Em primeiro lugar, essa comparação que eles fazem é completamente inútil. Para nós, toda vida humana tem valor. O que está acontecendo agora na Palestina atraiu a atenção do mundo inteiro. Qual é o sentido deste questionamento, senão tentar destruir a unidade dos povos do mundo que estão lutando contra o genocídio na Palestina e tentar nos impedir de chegar a acabar com ele?

Sabemos o que está acontecendo no Congo, sabemos que a face do terror está se espalhando no país, os problemas com o alistamento de soldados e assim por diante. Mas vencer na Palestina, bater-se tão duramente quanto possível contra as políticas do estado sionista de Israel, seria uma vitória para todos.

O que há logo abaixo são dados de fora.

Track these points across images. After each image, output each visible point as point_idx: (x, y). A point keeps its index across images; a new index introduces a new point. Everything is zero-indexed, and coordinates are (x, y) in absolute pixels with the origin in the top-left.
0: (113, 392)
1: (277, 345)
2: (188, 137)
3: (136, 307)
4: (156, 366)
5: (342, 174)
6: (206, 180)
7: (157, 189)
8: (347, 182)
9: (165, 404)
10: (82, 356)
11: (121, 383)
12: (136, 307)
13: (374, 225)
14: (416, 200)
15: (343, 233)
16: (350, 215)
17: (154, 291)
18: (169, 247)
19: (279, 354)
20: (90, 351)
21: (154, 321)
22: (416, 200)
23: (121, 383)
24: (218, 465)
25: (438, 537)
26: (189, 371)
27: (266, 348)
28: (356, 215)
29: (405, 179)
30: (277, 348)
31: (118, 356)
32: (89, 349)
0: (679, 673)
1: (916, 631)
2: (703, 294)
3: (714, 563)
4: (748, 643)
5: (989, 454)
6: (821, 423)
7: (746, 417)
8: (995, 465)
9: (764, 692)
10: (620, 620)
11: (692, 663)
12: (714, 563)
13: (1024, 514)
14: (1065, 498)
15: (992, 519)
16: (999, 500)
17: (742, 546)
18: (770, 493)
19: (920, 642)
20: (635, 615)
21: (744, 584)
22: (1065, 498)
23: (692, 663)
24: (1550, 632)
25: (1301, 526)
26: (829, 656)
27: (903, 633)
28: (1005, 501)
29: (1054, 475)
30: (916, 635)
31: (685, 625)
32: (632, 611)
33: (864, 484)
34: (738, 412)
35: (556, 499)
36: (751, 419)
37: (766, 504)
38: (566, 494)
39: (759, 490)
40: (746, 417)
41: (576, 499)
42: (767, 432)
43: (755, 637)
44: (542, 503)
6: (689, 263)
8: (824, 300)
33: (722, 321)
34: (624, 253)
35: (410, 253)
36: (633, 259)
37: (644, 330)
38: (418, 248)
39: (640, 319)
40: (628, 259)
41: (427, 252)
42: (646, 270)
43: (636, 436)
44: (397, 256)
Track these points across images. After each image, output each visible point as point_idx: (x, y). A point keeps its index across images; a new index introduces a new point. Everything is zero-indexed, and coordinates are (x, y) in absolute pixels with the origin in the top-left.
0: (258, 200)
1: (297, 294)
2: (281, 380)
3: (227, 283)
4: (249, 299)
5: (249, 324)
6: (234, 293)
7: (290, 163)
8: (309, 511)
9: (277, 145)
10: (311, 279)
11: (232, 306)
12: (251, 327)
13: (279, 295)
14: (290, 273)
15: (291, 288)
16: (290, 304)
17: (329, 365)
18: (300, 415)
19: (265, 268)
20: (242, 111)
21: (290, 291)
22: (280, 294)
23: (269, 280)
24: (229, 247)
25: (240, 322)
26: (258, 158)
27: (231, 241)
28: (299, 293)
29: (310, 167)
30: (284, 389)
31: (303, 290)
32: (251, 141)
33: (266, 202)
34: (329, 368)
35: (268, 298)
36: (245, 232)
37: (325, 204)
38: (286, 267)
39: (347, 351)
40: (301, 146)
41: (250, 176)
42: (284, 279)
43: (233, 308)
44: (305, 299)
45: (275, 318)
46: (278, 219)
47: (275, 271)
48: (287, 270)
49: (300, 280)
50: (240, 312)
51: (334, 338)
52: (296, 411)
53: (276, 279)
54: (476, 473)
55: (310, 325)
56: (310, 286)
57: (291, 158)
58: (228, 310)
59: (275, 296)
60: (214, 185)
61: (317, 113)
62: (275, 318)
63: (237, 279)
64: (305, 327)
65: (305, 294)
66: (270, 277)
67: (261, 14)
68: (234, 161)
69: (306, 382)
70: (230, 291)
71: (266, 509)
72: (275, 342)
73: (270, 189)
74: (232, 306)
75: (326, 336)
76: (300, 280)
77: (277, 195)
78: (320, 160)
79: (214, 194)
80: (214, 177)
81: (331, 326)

Alguns estão tentando nos dizer: “Vejam o que está acontecendo no outro lado”. Nunca dissemos que a situação no Congo não é importante e, no passado, até criamos um tribunal internacional para mostrar o que ocorre lá, incluindo o que chamamos de “escândalo geológico”, pois esse país tem imensas riquezas, e mostrar como o imperialismo organizou guerras para manter a sua exploração. Temos uma posição firme sobre esta questão. Mais de um milhão de pessoas morreram em trinta anos. Tudo isso foi feito com a cumplicidade da ONU de Kofi Annan (Secretário-Geral à época – NdT), que disse se tratar de uma guerra tribal. Sabemos que não foi uma guerra tribal. O imperialismo queria implodir o país para continuar explorando seus recursos. Vamos continuar também o combate contra esse genocídio permanente, contra essa pilhagem organizada. Mas aqueles que dizem “Cuidem do Congo, não da Palestina” não estão nem aí para o Congo, não há nenhuma sinceridade nisso.

Então, por qual razão eles se opõem? Primeiro, os sionistas israelenses têm certa influência em nosso país e, utilizando enormes subsídios, financiam campanhas caras para os candidatos, que os levam ao poder. Eles literalmente compram os favores desses candidatos, desses líderes políticos. Alguns chegam mesmo a dizer que não podem condenar Israel porque a Bíblia não permite, que isso é contrário à fé cristã, e com isso justificam o assassinato de crianças! Assim, aqueles que se opõem não o fazem inocentemente, têm atrás de si a mão do imperialismo, que precisa justificar os horrores em Gaza.